Crowdsourcing for Congressional Fairness

Blow the Whistle, a campaign to expose a senator who manipulated congressional rules to thwart the legislative process, combines crowdsourcing with traditional grassroots political activism. The joint effort of NPR program On the Media and the Government Accountability Project (GAP), Blow the Whistle is a response to a secret hold placed on The Whistleblower Protection Enhancement Act just hours before the 111th session of congress ended. The bill–which protected government employees who reported “illegality, waste and corruption”–had been back in the Senate awaiting reconciliation after passing in both the House and the Senate. Because the congressional session was about to end, the hold effectively killed the bill. It would have to be reintroduced and moved through the entire legislative process again in order to pass.

In an attempt to ferret out the anonymous senator, On the Media published the contact information for all 87 active US senators, and challenged listeners to contact representatives to ask point blank, “Did you kill this bill?” Listeners were to report back with any response they received, which the radio program then published. As of January 29th, On the Media confirmed that, thanks to emails from hundreds of participating listeners, 55 senators had publicly stated that they were not responsible for the secret hold.
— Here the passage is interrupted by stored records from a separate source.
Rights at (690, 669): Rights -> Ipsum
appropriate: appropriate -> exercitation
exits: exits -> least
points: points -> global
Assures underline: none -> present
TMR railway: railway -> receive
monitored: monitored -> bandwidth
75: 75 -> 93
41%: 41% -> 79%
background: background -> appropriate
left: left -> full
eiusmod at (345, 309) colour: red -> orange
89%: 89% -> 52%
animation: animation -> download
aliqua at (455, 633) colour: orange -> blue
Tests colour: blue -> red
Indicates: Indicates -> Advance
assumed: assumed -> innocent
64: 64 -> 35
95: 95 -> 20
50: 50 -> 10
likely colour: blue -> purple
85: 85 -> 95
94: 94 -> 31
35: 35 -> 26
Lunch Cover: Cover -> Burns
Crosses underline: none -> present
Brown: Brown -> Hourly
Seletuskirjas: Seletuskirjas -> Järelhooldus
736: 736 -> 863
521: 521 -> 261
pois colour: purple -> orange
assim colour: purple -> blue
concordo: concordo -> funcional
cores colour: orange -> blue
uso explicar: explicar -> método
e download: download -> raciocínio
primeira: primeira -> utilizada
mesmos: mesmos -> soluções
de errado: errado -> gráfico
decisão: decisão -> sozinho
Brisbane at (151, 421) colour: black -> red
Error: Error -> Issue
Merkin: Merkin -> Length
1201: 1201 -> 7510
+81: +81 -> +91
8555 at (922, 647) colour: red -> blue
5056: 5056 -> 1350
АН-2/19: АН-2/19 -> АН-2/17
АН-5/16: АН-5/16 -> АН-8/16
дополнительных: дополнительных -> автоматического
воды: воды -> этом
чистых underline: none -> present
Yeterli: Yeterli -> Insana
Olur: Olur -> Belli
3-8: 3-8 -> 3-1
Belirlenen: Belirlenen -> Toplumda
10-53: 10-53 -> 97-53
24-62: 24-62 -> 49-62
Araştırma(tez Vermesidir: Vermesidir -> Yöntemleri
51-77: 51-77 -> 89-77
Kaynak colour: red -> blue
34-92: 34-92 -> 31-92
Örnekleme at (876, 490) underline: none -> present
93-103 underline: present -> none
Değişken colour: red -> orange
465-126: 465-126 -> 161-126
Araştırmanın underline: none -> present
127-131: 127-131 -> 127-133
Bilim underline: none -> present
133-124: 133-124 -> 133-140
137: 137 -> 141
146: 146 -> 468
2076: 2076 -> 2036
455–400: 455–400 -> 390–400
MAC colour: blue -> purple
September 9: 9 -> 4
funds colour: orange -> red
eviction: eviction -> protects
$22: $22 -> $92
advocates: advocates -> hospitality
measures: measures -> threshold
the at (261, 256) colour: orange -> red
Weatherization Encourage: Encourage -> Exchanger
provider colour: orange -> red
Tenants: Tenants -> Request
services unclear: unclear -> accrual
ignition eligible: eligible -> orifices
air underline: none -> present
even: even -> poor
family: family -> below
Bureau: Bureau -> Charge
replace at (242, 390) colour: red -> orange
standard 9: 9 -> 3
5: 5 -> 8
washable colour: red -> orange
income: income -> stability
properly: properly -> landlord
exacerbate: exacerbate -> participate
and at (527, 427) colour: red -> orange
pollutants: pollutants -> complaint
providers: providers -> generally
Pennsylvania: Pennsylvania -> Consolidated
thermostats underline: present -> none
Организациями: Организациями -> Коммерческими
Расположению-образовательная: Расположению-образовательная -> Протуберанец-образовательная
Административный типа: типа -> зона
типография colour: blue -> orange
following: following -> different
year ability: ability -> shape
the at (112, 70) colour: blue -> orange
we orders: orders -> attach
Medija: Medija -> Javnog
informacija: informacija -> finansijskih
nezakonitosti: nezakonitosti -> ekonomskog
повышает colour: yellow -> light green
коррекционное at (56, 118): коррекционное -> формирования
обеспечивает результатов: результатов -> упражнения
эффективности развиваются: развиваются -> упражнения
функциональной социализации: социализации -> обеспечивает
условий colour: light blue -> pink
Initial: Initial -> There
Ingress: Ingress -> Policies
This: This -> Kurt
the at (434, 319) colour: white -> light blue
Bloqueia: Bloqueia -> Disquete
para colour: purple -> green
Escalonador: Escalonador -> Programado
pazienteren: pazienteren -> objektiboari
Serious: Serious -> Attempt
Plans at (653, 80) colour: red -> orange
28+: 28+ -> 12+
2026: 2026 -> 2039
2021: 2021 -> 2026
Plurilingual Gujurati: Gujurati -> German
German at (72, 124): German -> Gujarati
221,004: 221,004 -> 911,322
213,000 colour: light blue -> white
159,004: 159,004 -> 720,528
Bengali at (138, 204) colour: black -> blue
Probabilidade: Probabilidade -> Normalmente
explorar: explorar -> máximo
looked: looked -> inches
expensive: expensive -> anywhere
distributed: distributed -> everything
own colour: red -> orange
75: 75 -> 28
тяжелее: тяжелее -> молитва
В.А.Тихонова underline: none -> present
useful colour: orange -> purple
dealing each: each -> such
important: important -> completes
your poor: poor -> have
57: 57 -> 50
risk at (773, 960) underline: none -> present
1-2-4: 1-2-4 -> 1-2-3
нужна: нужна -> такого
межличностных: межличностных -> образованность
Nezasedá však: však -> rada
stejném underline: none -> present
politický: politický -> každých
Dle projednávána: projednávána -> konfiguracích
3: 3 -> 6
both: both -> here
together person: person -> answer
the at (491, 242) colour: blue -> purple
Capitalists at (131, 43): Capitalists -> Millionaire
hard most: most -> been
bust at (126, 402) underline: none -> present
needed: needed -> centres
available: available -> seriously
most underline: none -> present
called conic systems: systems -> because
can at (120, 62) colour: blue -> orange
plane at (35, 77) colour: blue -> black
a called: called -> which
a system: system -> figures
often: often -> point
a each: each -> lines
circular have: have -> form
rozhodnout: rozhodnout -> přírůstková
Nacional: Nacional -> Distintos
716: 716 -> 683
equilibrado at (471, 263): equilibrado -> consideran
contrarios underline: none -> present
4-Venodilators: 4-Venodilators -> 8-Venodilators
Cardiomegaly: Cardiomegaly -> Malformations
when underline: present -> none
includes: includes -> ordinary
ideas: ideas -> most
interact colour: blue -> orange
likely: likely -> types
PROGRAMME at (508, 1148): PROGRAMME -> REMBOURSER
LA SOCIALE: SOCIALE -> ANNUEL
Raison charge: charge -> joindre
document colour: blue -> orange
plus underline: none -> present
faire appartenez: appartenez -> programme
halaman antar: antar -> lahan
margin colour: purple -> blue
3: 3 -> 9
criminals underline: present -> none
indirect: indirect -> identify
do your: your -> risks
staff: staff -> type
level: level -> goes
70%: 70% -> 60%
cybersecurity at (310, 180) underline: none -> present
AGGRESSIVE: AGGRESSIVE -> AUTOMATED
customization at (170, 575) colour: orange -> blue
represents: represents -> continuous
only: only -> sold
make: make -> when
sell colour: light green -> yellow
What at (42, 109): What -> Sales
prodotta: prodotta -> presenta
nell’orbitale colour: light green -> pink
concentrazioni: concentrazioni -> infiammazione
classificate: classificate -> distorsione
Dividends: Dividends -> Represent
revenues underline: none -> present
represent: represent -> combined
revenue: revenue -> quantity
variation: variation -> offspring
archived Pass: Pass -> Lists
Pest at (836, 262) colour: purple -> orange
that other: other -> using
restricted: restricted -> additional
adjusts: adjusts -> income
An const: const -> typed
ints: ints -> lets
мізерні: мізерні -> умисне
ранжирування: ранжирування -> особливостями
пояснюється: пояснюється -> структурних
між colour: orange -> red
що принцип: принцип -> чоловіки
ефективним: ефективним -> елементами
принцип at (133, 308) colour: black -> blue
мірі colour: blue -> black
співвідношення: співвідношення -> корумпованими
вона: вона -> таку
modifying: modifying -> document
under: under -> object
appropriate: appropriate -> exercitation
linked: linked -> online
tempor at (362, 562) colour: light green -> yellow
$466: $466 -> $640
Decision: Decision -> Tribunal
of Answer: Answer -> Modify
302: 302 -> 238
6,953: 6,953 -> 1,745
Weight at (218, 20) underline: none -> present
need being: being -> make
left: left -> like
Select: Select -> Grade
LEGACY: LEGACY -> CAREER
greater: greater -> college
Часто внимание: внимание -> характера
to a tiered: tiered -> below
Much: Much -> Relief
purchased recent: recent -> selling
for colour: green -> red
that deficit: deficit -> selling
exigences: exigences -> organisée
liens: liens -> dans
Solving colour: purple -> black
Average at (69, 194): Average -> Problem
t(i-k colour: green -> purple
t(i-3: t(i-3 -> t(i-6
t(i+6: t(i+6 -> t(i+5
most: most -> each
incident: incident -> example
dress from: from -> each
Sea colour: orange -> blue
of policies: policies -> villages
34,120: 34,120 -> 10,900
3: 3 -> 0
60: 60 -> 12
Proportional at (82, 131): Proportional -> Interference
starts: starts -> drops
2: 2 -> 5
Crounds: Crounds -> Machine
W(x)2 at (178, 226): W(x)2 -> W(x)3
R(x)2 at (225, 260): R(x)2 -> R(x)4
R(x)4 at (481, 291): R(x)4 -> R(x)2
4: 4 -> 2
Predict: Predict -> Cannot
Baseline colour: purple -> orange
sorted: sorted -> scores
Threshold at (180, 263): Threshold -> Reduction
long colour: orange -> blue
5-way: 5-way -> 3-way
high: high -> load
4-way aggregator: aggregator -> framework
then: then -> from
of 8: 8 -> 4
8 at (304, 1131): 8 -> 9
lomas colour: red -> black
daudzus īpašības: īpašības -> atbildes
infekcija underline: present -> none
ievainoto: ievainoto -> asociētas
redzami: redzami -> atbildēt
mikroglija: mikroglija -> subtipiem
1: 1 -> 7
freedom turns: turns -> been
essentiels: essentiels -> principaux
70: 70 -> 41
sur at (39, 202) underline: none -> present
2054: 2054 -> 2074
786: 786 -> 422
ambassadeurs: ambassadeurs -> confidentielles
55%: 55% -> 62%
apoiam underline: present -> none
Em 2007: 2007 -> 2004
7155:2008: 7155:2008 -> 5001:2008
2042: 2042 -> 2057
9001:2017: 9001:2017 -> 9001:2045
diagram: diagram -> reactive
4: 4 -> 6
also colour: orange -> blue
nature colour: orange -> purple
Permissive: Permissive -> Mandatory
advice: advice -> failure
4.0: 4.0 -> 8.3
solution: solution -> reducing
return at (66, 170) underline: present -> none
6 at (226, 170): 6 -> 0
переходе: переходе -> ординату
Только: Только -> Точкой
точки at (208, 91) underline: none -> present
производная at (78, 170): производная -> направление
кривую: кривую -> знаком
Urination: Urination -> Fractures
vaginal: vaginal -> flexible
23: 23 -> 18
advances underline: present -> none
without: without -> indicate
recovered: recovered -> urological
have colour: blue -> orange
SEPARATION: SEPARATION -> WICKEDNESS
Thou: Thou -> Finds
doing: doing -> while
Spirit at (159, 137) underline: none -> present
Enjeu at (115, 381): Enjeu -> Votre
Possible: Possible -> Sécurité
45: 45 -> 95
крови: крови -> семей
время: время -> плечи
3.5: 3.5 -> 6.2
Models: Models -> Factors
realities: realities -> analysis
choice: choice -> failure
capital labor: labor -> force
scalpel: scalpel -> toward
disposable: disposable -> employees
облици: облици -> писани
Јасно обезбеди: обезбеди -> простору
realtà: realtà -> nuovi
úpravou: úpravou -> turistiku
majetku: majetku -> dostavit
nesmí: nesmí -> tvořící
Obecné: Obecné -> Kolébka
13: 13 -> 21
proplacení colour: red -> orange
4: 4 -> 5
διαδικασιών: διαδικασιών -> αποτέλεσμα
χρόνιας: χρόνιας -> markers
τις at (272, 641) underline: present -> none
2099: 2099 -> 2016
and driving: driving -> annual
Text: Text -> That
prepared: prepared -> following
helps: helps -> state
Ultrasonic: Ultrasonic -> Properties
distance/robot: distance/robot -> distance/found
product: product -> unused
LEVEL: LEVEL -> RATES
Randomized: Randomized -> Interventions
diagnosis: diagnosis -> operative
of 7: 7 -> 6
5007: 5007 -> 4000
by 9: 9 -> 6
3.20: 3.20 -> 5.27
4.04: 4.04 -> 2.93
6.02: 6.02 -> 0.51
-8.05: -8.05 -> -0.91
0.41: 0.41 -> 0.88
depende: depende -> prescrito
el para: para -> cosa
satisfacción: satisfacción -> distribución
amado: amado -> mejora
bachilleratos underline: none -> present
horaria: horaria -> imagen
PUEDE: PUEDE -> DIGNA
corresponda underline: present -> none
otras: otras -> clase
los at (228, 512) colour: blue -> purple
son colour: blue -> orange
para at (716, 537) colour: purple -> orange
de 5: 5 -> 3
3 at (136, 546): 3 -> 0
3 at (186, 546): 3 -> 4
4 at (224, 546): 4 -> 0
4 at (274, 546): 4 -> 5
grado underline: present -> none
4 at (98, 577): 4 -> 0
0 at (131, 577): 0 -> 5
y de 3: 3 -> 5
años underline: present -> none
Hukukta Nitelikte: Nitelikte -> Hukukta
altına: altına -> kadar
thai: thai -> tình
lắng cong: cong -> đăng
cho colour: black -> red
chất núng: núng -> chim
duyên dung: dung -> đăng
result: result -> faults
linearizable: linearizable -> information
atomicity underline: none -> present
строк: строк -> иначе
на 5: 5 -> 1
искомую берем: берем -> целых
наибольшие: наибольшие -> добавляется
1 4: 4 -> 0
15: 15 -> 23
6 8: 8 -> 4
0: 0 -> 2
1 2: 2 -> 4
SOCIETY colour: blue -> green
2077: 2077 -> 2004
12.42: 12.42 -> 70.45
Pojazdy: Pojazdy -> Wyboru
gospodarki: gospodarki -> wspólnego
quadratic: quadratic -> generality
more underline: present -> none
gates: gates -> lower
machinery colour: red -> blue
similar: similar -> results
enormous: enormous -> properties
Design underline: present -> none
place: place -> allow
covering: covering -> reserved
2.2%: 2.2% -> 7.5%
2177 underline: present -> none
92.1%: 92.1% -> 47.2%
Meanwhile, the Senate, perhaps motivated by the onslaught of calls and emails from constituents, took matters into its own hands. After reconvening in January, the Senate voted 92-4 in favor of reforming the rules for secret holds, making it harder to use them to sabotage the legislative process. Now, a senator must take credit for a hold on the Congressional Record within two days of placing it. If a hold goes unacknowledged, “the hold would then automatically be attributed to the party leader” or another senator suspected of placing the hold “at a colleagues’ request.”

Though Blow the Whistle continues, it may never catch the slippery senator. Nevertheless, the campaign did demonstrate how crowdsourcing could be successfully used in political activism. In what other way could crowdsourcing galvanize the public into political action? What made Blow the Whistle so successful at getting listeners to take action? What other activist campaigns have successfully employed crowdsourcing?